_課題 1:_
設計ファイルの行のうち、先頭の行から「[v(-27.08, 0) *」を含む行までを、両端の行も含めてそのまま返してください。回答には図を入れないでください。

_本文:_
__________
Doge log

Abby CTO 雑賀 力王のオフィシャルサイトです

eventletのクライアントコードサンプル

書いてる人ほぼ見たことないので書いておくかな。

from os import path
import eventlet
from eventlet.green import urllib2
from pyquery import PyQuery as pq
from urlparse import urlparse

empflix_url = 'http://www.empflix.com/browsecat.php?page=%s&chid=17&category=mr'

save_path = "/tmp"
pool = eventlet.GreenPool(2)

def get_asian(page=1):
    q = []
    conn = urllib2.urlopen(empflix_url % page)
    page = conn.read()
    d = pq(page)
    for span in d(".thumb"):
        detail_url = pq(span.find("a")).attr.href
        q.append(detail_url)
    return q

def get_download_url(url):
    conn = urllib2.urlopen(url)
    page = "".join(conn.readlines())
    d = pq(page)
    download_url = d(".linkRight a:first").attr.href
    parsed = urlparse(download_url)    
    file_name = parsed.path.split("/")[-1]
    return url, download_url, file_name

def download_flv(url, down_url, file_name):
    out_path = path.join(save_path, file_name)
    if not file_name:
        return

    partial = False
    conn = urllib2.urlopen(down_url)
    if path.exists(out_path):
        length = conn.info()['Content-Length']
        size = path.getsize(out_path)
        if size < length:
            r = "bytes=%s-" % size 
            req = urllib2.Request(down_url,
                    headers={"Range":r})
            conn = urllib2.urlopen(req)
            print "Resume!! %s. %s" % (down_url, file_name)
            partial = True
        else:
            print "finish %s. %s" % (down_url, file_name)
            return

    if partial:
        f = open(out_path, "rb+")
        f.seek(0, 2)
    else:
        f = open(out_path, "wb")
    
    print "start %s. %s" % (down_url, file_name)
    while True:
        data = conn.read(1024 * 8 )
        if not data:
            break
        f.write(data)
    print "finish %s. %s" % (down_url, file_name)

def download(url):
    url, download_url, file_name = get_download_url(url)
    download_flv(url, download_url, file_name)

def start(min_page=1, max_page=5):
    q = []
    for i in xrange(min_page, max_page+1):
        urls = get_asian(page=i)
        q.extend(urls)
    q.reverse()
    while q:
        url = q.pop()
        pool.spawn_n(download, url)
    pool.waitall()

if __name__ == '__main__':
    start()
__________
_課題 2:_
eventletのコードを載せた本文について、次の問いに答えてください。
(a) eventlet.GreenPoolに渡されている数値は何ですか。
(b) save_pathにはどのパスが設定されていますか。
(c) start関数のmax_pageの既定値はいくつですか。

_入力データ行:_
__________
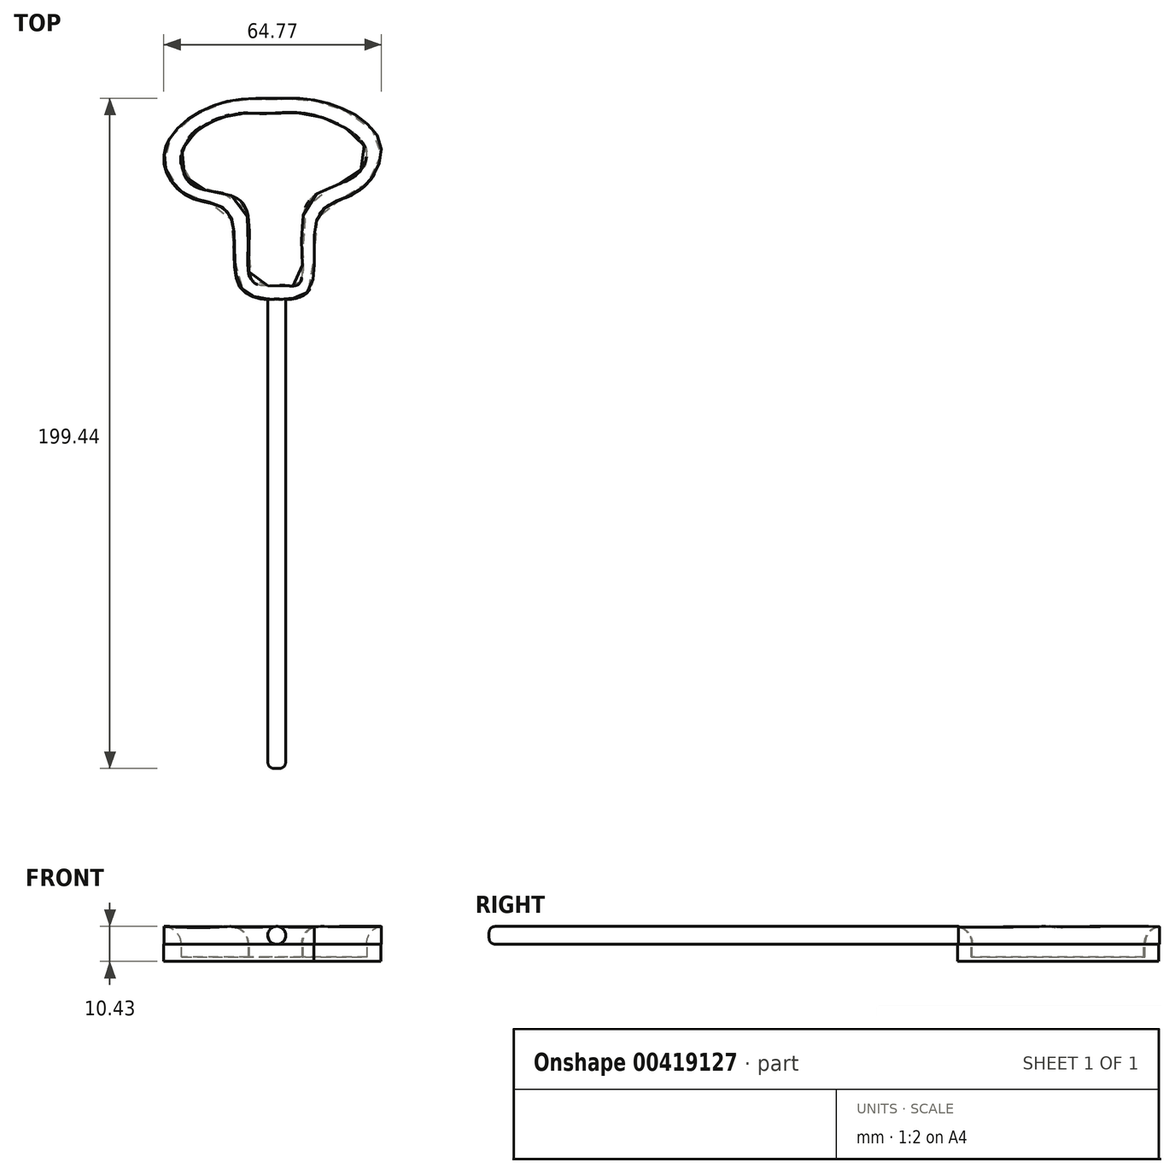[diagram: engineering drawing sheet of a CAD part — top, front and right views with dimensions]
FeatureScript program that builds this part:
annotation { "Feature Type Name" : "Feature", "Feature Type Description" : "" }
export const myFeature = defineFeature(function(context is Context, id is Id, definition is map)
    precondition{}
    {
        {
            var Q0;
            Q0=qCreatedBy(makeId("Front.planeOp"),FACE);
            var sketch = newSketch(context, id + "F0", { "sketchPlane" : qUnion([Q0])});
            skCircle(sketch, "E0", {"center": v(-24.45, 2.68) * mm, "radius": 2.67 * mm});
            skSolve(sketch);
        }
        {
            var Q0;
            Q0 = qSketchRegion(id + "F0", true);
            extrude(context, id + "F1", {"entities" : qUnion([Q0]), "depth" : 139.7 * mm, "offsetDistance" : 25.4 * mm});
        }
        {
            var Q0;
            Q0=makeQuery(id+"F1.opExtrude","CAP_EDGE",EDGE,{"disambiguationData":[OSD([sQuery(id+"F0.wireOp",EDGE,"E0")])],"isStart":false});
            fillet(context, id + "F2", {"entities" : qUnion([Q0]), "radius" : 2.18 * mm, "tangentPropagation" : true, "rho" : 0.5, "crossSection" : FilletCrossSection.CONIC, "allowEdgeOverflow" : false});
        }
        {
            var Q0;
            Q0=qCreatedBy(makeId("Top.planeOp"),FACE);
            var sketch = newSketch(context, id + "F3", { "sketchPlane" : qUnion([Q0])});
            skFitSpline(sketch, "E1", {"points": [v(-27.08, 0) * mm, v(-35.68, 4.44) * mm, v(-38.48, 25.38) * mm, v(-50.69, 30.65) * mm, v(-57.94, 42.2) * mm, v(-51.02, 53.42) * mm, v(-38.15, 59.02) * mm, v(-29.57, 59.68) * mm, v(-22.98, 59.68) * mm, v(-14.07, 59.35) * mm, v(0, 54.08) * mm, v(6.69, 44.54) * mm, v(0, 32.3) * mm, v(-12.09, 24.72) * mm, v(-14.4, 3.27) * mm, v(-21.66, 0) * mm, v(-27.08, 0) * mm]});
            skFitSpline(sketch, "E2", {"points": [v(-27.02, 4.02) * mm, v(-32.38, 6.2) * mm, v(-34.56, 28.24) * mm, v(-48.65, 33.4) * mm, v(-53.02, 41.93) * mm, v(-48.85, 49.87) * mm, v(-37.34, 55.04) * mm, v(-29.6, 55.23) * mm, v(-23.24, 55.43) * mm, v(-14.9, 55.04) * mm, v(-3, 50.27) * mm, v(2.17, 43.72) * mm, v(-2, 35.98) * mm, v(-15.7, 27.84) * mm, v(-17.49, 5) * mm, v(-21.85, 4.02) * mm, v(-27.02, 4.02) * mm]});
            skSolve(sketch);
        }
        {
            var Q0;
            Q0 = qSketchRegion(id + "F3", true);
            extrude(context, id + "F4", {"entities" : qUnion([Q0]), "operationType" : NewBodyOperationType.ADD, "depth" : 5.33 * mm, "offsetDistance" : 25.4 * mm});
        }
        {
            var Q0;
            Q0=makeQuery(id+"F4.opExtrude","CAP_EDGE",EDGE,{"disambiguationData":[OSD([sQuery(id+"F3.wireOp",EDGE,"E2")])],"isStart":false});
            fillet(context, id + "F5", {"entities" : qUnion([Q0]), "radius" : 5.08 * mm, "tangentPropagation" : true, "allowEdgeOverflow" : false});
        }
        {
            var Q0;
            Q0=qCreatedBy(makeId("Top.planeOp"),FACE);
            cPlane(context, id + "F6", {"entities" : qUnion([Q0]), "cplaneType" : CPlaneType.OFFSET, "offset" : 0 * mm, "width" : 152.4 * mm, "height" : 152.4 * mm});
        }
        {
            var Q0;
            Q0=qCreatedBy(id+"F6.planeOp",FACE);
            var sketch = newSketch(context, id + "F7", { "sketchPlane" : qUnion([Q0])});
            skFitSpline(sketch, "E3", {"points": [v(-27.21, -0.22) * mm, v(-35.8, 4.22) * mm, v(-38.6, 25.16) * mm, v(-50.81, 30.44) * mm, v(-58.07, 41.98) * mm, v(-51.14, 53.2) * mm, v(-38.28, 58.8) * mm, v(-29.7, 59.47) * mm, v(-23.1, 59.47) * mm, v(-14.2, 59.14) * mm, v(-0.13, 53.86) * mm, v(6.56, 44.32) * mm, v(-0.13, 32.09) * mm, v(-12.22, 24.5) * mm, v(-14.53, 3.06) * mm, v(-21.79, -0.22) * mm, v(-27.21, -0.22) * mm]});
            skSolve(sketch);
        }
        {
            var Q0;
            Q0 = qSketchRegion(id + "F7", true);
            extrude(context, id + "F8", {"entities" : qUnion([Q0]), "operationType" : NewBodyOperationType.ADD, "oppositeDirection" : true, "depth" : 5.08 * mm, "offsetDistance" : 25.4 * mm});
        }
        {
            var Q0;
            Q0=qCreatedBy(id+"F6.planeOp",FACE);
            var sketch = newSketch(context, id + "F9", { "sketchPlane" : qUnion([Q0])});
            skFitSpline(sketch, "E4", {"points": [v(-26.7, 3.91) * mm, v(-32.07, 6.1) * mm, v(-34.25, 28.13) * mm, v(-48.35, 33.3) * mm, v(-52.72, 41.83) * mm, v(-48.55, 49.77) * mm, v(-37.03, 54.93) * mm, v(-29.3, 55.13) * mm, v(-22.94, 55.33) * mm, v(-14.6, 54.93) * mm, v(-2.69, 50.17) * mm, v(2.47, 43.62) * mm, v(-1.7, 35.87) * mm, v(-15.4, 27.74) * mm, v(-17.18, 4.9) * mm, v(-21.55, 3.91) * mm, v(-26.7, 3.91) * mm]});
            skSolve(sketch);
        }
        {
            var Q0;
            Q0 = qSketchRegion(id + "F9", true);
            extrude(context, id + "F10", {"entities" : qUnion([Q0]), "operationType" : NewBodyOperationType.REMOVE, "oppositeDirection" : true, "depth" : 3.8 * mm, "offsetDistance" : 25.4 * mm});
        }
    });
__________
_出力全文 1:_
[diagram: engineering drawing sheet of a CAD part — top, front and right views with dimensions]
FeatureScript program that builds this part:
annotation { "Feature Type Name" : "Feature", "Feature Type Description" : "" }
export const myFeature = defineFeature(function(context is Context, id is Id, definition is map)
    precondition{}
    {
        {
            var Q0;
            Q0=qCreatedBy(makeId("Front.planeOp"),FACE);
            var sketch = newSketch(context, id + "F0", { "sketchPlane" : qUnion([Q0])});
            skCircle(sketch, "E0", {"center": v(-24.45, 2.68) * mm, "radius": 2.67 * mm});
            skSolve(sketch);
        }
        {
            var Q0;
            Q0 = qSketchRegion(id + "F0", true);
            extrude(context, id + "F1", {"entities" : qUnion([Q0]), "depth" : 139.7 * mm, "offsetDistance" : 25.4 * mm});
        }
        {
            var Q0;
            Q0=makeQuery(id+"F1.opExtrude","CAP_EDGE",EDGE,{"disambiguationData":[OSD([sQuery(id+"F0.wireOp",EDGE,"E0")])],"isStart":false});
            fillet(context, id + "F2", {"entities" : qUnion([Q0]), "radius" : 2.18 * mm, "tangentPropagation" : true, "rho" : 0.5, "crossSection" : FilletCrossSection.CONIC, "allowEdgeOverflow" : false});
        }
        {
            var Q0;
            Q0=qCreatedBy(makeId("Top.planeOp"),FACE);
            var sketch = newSketch(context, id + "F3", { "sketchPlane" : qUnion([Q0])});
            skFitSpline(sketch, "E1", {"points": [v(-27.08, 0) * mm, v(-35.68, 4.44) * mm, v(-38.48, 25.38) * mm, v(-50.69, 30.65) * mm, v(-57.94, 42.2) * mm, v(-51.02, 53.42) * mm, v(-38.15, 59.02) * mm, v(-29.57, 59.68) * mm, v(-22.98, 59.68) * mm, v(-14.07, 59.35) * mm, v(0, 54.08) * mm, v(6.69, 44.54) * mm, v(0, 32.3) * mm, v(-12.09, 24.72) * mm, v(-14.4, 3.27) * mm, v(-21.66, 0) * mm, v(-27.08, 0) * mm]});

_出力全文 2:_
(a) 2です。
(b) "/tmp"です。
(c) 5です。